▼▼▼
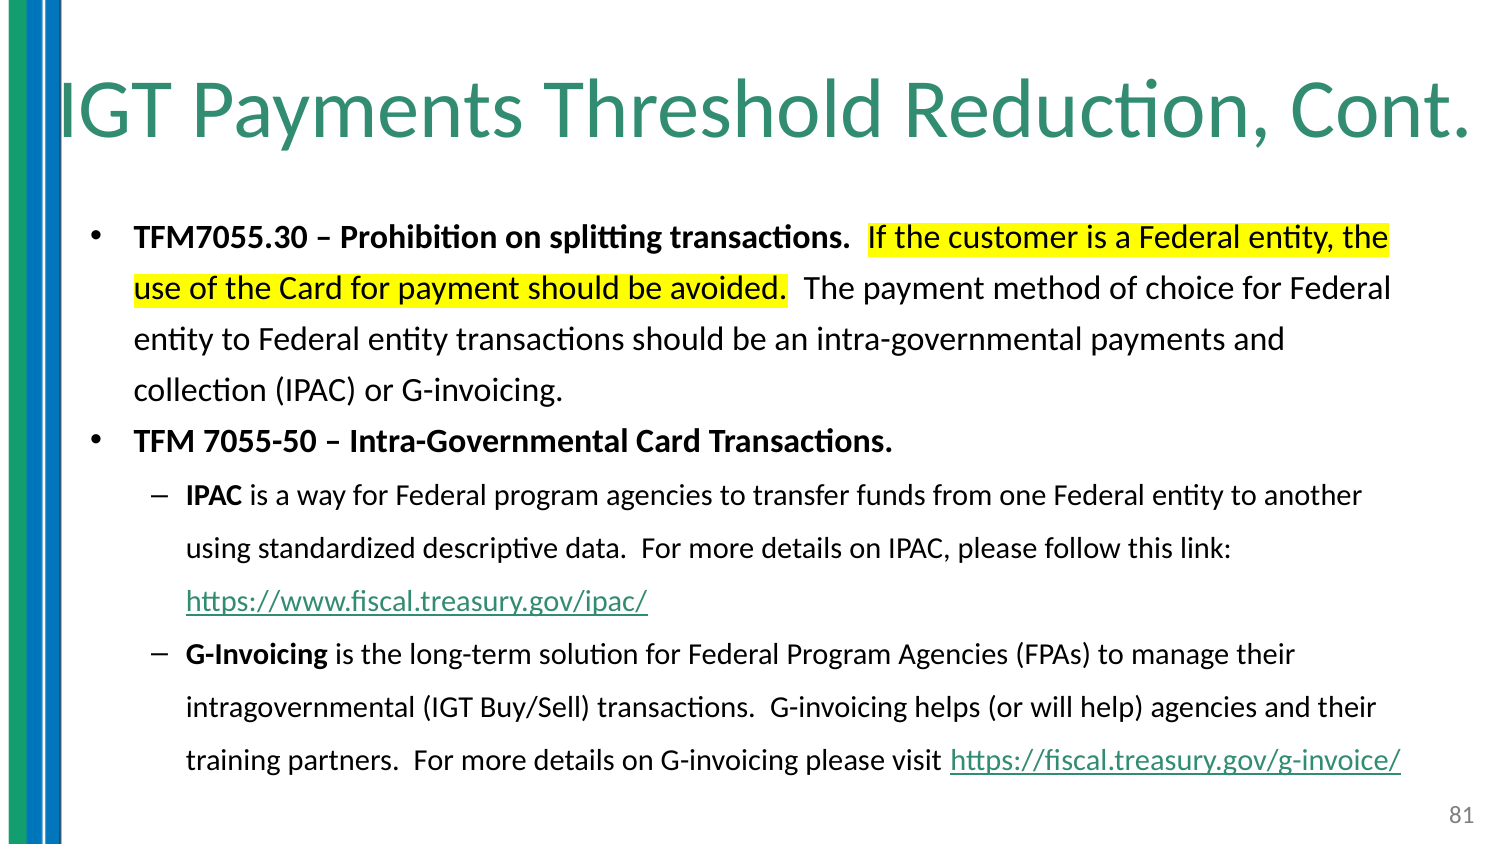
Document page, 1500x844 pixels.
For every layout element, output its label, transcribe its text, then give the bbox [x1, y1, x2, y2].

list TFM7055.30 – Prohibition on splitting transactions. If the customer is a Federal entity, the use of the Card for payment should be avoided. The payment method of choice for Federal entity to Federal entity transactions should be an intra-governmental payments and collection (IPAC) or G-invoicing. TFM 7055-50 – Intra-Governmental Card Transactions. IPAC is a way for Federal program agencies to transfer funds from one Federal entity to another using standardized descriptive data. For more details on IPAC, please follow this link: https://www.fiscal.treasury.gov/ipac/ G-Invoicing is the long-term solution for Federal Program Agencies (FPAs) to manage their intragovernmental (IGT Buy/Sell) transactions. G-invoicing helps (or will help) agencies and their training partners. For more details on G-invoicing please visit https://fiscal.treasury.gov/g-invoice/ [75, 196, 1425, 810]
title IGT Payments Threshold Reduction, Cont. [36, 33, 1500, 175]
picture [0, 0, 26, 844]
picture [29, 0, 1500, 844]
▲▲▲
■ Your goal:
From start to finish, output the listing exactly, but omit its pictures.

■ Answer area:
Document page, 1500x844 pixels.
For every layout element, output its label, transcribe its text, then give the bbox [x1, y1, x2, y2].

list TFM7055.30 – Prohibition on splitting transactions. If the customer is a Federal entity, the use of the Card for payment should be avoided. The payment method of choice for Federal entity to Federal entity transactions should be an intra-governmental payments and collection (IPAC) or G-invoicing. TFM 7055-50 – Intra-Governmental Card Transactions. IPAC is a way for Federal program agencies to transfer funds from one Federal entity to another using standardized descriptive data. For more details on IPAC, please follow this link: https://www.fiscal.treasury.gov/ipac/ G-Invoicing is the long-term solution for Federal Program Agencies (FPAs) to manage their intragovernmental (IGT Buy/Sell) transactions. G-invoicing helps (or will help) agencies and their training partners. For more details on G-invoicing please visit https://fiscal.treasury.gov/g-invoice/ [75, 196, 1425, 810]
title IGT Payments Threshold Reduction, Cont. [36, 33, 1500, 175]
picture [0, 0, 26, 844]
picture [29, 0, 1500, 844]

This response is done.